--- Records for this exercise Enclosed Below ---

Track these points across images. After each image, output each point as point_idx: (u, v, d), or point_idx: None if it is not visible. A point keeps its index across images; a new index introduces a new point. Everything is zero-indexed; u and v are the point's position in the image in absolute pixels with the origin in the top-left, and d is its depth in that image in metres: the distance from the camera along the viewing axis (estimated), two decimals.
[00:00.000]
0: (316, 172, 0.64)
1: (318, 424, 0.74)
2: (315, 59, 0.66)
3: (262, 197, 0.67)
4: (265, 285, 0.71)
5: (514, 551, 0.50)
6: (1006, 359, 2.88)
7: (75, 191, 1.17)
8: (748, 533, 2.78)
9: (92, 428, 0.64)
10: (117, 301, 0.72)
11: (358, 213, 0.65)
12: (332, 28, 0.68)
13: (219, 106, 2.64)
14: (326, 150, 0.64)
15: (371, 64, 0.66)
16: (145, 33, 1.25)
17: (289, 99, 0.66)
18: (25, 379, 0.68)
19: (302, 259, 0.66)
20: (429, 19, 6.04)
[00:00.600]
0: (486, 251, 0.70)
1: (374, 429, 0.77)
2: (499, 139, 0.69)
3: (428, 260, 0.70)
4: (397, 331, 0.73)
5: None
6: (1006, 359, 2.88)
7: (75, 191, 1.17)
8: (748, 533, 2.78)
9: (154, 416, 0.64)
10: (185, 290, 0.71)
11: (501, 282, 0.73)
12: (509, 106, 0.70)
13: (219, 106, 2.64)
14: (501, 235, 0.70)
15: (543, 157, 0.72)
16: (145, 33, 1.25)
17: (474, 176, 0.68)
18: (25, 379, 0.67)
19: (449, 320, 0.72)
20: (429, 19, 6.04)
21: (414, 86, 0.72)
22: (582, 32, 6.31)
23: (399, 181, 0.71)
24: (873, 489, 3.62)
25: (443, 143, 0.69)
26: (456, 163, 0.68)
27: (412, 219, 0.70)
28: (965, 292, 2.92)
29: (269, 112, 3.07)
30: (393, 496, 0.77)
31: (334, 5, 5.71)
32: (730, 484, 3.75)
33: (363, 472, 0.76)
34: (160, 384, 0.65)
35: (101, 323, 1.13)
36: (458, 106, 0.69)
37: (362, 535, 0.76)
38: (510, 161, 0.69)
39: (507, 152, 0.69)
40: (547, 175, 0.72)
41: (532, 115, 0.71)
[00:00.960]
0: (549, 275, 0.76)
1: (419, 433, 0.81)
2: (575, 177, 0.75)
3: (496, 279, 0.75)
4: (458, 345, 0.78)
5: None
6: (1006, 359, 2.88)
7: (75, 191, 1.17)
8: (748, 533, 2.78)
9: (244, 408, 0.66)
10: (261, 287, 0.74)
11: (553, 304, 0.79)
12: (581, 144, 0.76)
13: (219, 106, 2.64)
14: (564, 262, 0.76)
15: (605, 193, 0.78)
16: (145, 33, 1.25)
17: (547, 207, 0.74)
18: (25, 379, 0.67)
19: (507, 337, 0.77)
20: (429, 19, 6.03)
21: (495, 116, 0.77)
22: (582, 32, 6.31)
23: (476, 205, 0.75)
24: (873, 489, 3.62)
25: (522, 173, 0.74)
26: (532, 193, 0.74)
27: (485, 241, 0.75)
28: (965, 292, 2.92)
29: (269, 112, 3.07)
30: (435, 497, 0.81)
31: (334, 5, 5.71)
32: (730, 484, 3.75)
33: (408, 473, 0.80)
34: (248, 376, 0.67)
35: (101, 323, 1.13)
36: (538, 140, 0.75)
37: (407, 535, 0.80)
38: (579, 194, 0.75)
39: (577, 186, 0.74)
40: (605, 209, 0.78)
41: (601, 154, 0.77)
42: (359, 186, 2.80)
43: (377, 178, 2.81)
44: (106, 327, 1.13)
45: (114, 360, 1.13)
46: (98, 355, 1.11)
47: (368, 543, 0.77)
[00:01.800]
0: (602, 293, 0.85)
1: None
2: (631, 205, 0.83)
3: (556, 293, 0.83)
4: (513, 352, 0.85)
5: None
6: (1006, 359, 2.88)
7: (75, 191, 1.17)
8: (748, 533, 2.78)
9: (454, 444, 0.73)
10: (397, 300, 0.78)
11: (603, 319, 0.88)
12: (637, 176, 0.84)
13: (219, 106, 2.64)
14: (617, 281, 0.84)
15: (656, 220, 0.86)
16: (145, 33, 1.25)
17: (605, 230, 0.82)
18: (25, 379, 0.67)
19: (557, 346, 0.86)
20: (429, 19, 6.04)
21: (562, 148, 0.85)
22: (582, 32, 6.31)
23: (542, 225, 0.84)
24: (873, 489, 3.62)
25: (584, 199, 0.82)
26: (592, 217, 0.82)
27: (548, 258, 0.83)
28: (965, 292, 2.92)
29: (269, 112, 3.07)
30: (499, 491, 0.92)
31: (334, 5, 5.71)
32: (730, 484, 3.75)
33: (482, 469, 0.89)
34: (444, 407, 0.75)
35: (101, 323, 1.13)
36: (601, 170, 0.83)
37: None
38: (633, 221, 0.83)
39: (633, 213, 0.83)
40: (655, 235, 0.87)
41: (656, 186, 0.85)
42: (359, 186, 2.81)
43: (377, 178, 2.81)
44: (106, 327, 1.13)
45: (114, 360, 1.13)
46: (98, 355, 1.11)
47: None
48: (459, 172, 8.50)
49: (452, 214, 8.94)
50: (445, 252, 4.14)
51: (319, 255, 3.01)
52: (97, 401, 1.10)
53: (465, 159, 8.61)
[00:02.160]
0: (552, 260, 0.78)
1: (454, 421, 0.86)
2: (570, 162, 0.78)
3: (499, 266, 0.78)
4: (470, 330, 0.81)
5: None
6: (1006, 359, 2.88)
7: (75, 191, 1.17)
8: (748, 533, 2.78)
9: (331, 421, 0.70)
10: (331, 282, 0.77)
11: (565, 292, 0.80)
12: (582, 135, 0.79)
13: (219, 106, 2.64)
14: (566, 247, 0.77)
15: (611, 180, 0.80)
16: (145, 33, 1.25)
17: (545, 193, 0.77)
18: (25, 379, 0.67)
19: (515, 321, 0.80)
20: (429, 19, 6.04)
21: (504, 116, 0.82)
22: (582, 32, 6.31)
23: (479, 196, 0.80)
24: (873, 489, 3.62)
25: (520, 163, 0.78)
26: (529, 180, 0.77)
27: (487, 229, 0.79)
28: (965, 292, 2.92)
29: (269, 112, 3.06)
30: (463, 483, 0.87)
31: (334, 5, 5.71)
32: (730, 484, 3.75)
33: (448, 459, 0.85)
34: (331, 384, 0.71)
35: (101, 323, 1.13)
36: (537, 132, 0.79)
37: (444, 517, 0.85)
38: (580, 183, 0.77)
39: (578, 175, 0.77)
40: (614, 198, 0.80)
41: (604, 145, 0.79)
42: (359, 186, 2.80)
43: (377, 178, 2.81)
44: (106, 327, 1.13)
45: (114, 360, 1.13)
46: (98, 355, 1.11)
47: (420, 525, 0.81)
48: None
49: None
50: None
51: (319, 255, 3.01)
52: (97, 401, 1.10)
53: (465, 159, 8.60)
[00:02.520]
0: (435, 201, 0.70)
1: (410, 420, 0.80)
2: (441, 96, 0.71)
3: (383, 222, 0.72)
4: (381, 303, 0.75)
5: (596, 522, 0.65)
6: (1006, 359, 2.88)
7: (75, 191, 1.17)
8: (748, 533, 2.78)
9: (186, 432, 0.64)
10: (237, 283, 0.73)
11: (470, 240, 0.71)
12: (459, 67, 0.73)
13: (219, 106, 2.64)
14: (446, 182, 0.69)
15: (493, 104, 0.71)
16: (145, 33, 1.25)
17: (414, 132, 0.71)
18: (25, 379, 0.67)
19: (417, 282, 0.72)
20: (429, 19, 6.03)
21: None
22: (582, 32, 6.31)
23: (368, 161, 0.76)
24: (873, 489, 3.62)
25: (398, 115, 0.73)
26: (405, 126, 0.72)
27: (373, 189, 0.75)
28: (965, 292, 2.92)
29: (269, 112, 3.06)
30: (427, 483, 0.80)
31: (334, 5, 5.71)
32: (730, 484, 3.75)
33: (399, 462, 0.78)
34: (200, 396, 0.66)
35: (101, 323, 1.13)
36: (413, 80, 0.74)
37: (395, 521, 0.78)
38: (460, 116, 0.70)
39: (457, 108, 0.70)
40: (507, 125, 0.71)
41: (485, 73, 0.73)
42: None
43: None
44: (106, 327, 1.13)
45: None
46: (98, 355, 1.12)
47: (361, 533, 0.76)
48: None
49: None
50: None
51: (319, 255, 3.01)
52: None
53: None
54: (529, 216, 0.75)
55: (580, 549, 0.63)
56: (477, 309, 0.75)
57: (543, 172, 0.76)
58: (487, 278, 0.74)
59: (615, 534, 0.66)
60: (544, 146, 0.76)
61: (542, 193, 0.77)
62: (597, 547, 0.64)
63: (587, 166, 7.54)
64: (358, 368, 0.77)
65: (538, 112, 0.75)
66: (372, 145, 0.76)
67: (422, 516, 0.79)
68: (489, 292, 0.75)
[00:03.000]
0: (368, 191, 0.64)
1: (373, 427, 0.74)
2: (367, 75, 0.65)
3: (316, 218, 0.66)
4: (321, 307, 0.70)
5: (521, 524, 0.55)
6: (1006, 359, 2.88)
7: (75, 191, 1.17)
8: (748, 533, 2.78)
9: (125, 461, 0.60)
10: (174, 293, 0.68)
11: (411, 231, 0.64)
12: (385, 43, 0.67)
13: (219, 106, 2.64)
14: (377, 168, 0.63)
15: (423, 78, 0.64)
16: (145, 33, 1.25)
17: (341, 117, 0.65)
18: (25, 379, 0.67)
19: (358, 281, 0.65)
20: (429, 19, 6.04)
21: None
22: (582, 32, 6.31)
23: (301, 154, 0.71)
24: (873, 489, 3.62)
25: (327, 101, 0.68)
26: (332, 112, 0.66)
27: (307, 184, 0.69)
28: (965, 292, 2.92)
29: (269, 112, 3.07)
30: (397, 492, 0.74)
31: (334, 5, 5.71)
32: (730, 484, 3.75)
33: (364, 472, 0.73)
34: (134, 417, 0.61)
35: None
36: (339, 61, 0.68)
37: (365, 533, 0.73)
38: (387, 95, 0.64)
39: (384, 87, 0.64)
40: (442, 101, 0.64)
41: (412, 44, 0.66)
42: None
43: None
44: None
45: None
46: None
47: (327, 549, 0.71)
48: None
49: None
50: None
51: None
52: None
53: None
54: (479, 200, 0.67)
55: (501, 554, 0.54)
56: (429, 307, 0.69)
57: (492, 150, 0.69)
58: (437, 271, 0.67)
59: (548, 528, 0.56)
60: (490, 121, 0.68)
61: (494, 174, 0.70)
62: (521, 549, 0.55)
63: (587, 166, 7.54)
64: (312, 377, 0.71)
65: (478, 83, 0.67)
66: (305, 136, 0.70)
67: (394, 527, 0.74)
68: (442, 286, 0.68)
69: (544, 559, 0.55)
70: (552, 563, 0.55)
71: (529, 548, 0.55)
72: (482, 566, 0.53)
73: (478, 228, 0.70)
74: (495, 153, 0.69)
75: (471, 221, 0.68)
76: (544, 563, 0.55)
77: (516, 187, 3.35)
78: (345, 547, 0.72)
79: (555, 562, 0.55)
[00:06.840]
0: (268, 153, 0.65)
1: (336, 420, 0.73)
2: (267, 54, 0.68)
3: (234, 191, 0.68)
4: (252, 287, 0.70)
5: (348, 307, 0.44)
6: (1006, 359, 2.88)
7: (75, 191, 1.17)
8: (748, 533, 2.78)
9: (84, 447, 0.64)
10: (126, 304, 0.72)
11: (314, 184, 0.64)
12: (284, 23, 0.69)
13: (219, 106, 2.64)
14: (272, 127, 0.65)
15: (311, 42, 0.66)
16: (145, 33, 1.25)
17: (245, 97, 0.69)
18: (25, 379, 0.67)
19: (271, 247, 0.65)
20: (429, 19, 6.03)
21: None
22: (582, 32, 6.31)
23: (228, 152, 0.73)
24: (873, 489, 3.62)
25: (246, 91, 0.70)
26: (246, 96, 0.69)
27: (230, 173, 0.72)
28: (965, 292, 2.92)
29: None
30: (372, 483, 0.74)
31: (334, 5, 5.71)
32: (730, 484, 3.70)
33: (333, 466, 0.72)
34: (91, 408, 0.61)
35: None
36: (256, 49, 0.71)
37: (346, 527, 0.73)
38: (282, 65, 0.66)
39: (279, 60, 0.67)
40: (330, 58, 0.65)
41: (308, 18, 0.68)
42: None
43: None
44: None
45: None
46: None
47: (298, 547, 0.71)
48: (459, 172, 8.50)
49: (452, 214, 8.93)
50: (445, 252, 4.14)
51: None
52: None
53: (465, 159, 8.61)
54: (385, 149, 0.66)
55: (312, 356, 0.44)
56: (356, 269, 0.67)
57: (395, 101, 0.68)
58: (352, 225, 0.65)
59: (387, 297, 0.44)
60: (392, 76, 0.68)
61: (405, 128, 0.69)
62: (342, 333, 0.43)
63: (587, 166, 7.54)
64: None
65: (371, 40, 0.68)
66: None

--- End of Enclosed Records for this exercise ---

Description of the task:
Quote every line from the beginning of the entries up to and including the line that contains "23: (399, 181, 0.71)".

Finished exercise:
Track these points across images. After each image, output each point as point_idx: (u, v, d), or point_idx: None if it is not visible. A point keeps its index across images; a new index introduces a new point. Everything is zero-indexed; u and v are the point's position in the image in absolute pixels with the origin in the top-left, and d is its depth in that image in metres: the distance from the camera along the viewing axis (estimated), two decimals.
[00:00.000]
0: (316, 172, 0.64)
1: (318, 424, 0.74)
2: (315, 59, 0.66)
3: (262, 197, 0.67)
4: (265, 285, 0.71)
5: (514, 551, 0.50)
6: (1006, 359, 2.88)
7: (75, 191, 1.17)
8: (748, 533, 2.78)
9: (92, 428, 0.64)
10: (117, 301, 0.72)
11: (358, 213, 0.65)
12: (332, 28, 0.68)
13: (219, 106, 2.64)
14: (326, 150, 0.64)
15: (371, 64, 0.66)
16: (145, 33, 1.25)
17: (289, 99, 0.66)
18: (25, 379, 0.68)
19: (302, 259, 0.66)
20: (429, 19, 6.04)
[00:00.600]
0: (486, 251, 0.70)
1: (374, 429, 0.77)
2: (499, 139, 0.69)
3: (428, 260, 0.70)
4: (397, 331, 0.73)
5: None
6: (1006, 359, 2.88)
7: (75, 191, 1.17)
8: (748, 533, 2.78)
9: (154, 416, 0.64)
10: (185, 290, 0.71)
11: (501, 282, 0.73)
12: (509, 106, 0.70)
13: (219, 106, 2.64)
14: (501, 235, 0.70)
15: (543, 157, 0.72)
16: (145, 33, 1.25)
17: (474, 176, 0.68)
18: (25, 379, 0.67)
19: (449, 320, 0.72)
20: (429, 19, 6.04)
21: (414, 86, 0.72)
22: (582, 32, 6.31)
23: (399, 181, 0.71)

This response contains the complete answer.